Tan(Angle)=x/2x=1/2 because Tangent describes the opposite side over the adjacent side. The opposite of the Tangent is the Arctangent. So Arctan(.5)=26.5degrees.

As for question 2, you need to know either 2 sides of the triangle or a side and angle. The rest can be done easily with the functions. If you know the measurements of the 2 adjacent sides, you use ArcCos(short/long)=angle. For the known angle, you do Cos(angle)=ratio.

On the windows calculator, I just punched in values for the angle until i found one close enough to .5. Not sure how to do secant, cosecant, or any arc functions. I missed the edit window for above, but I forgot to mention that the angle you find will need doubled if you’re asking how far it is from left to right. If you just want center to side, don’t double the number.

For secant, calculate cos and then take the reciprocal (1/x). For cosecant, calculate sin and then take the reciprocal. For arcsin, hit the “inv” check box followed by “sin”, etc. Don’t forget that if you want your answer in degrees, the “degrees” radio button must be highlighted (it’s the default).

File this under “lies to children” in that, while it may aid understanding, it’s not actually correct. sin, cos etc are instances of what we call “functions” in math, which is to say, a black box with an input hopper that you drop a number into, and an output hopper that it drops a number into when you crank the handle. For any angle there is one and only one sine, one and only one cosine, etc. There’s actually something rather elegant and beautiful inside the black box, but you don’t need to worry about it for now. But yes, sin, cos and tan for any given angle do reflect the ratio between two sides of a right-angled triangle - and with a bit of jiggery-pokery you can get some useful information about non-right-angled triangles too.

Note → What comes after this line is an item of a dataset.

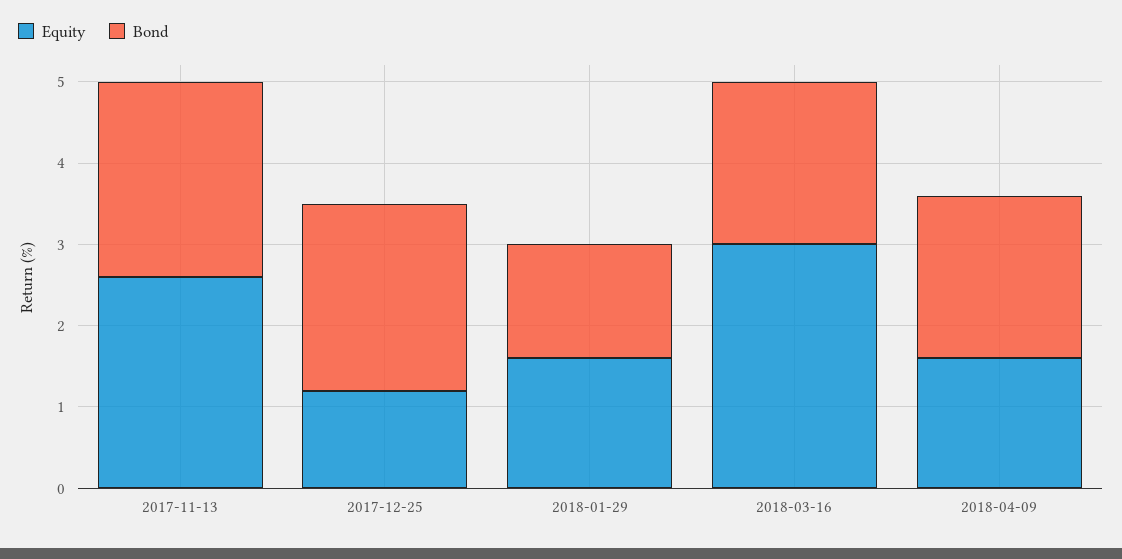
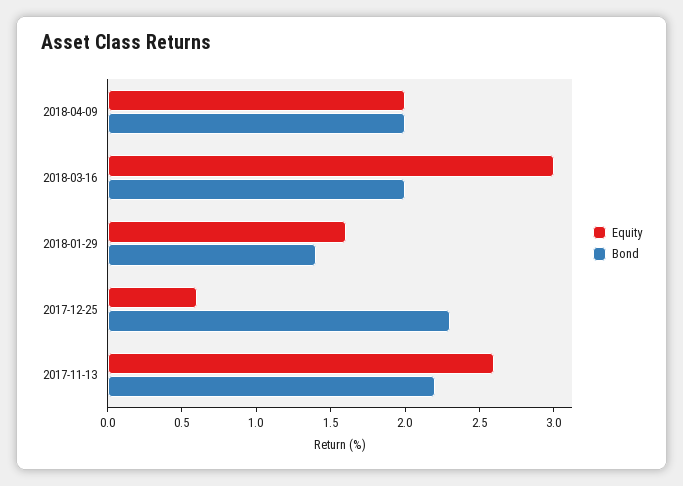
Bond, 2017-11-13: 2.4 -> 2.2
Equity, 2017-12-25: 1.2 -> 0.6
Equity, 2018-04-09: 1.6 -> 2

“Sin(x)” is a function. “Sin” isn’t. “x+2” is a function as well, but “+” isn’t. Ok, yeah, if you want to literally define “Sine”, you’d have to say it’s a ratio and that the sine function calculates that ratio. Yet that definition always runs into the problem of someone going “Yeah, but if I imagine ‘sine’, what would it look like? I mean, I get that it yieldsa ratio, but what is it really?” and it always sets off the lightbulb if you tell them to think of it like a plus sign or something like that, not a value.

This really isn’t the thread to get into this, but you’re confused here. sin() and + are both functions. sin(x) is the function sin() evaluated at x , and x + 2 is the function + evaluated at the point (x, 2).

I wrote this post yesterday and thought I had sent it in, but the hamsters must have eaten it.

I’ve found this site, which does exactly what I was looking for: provide the angle for a given distance and vice versa.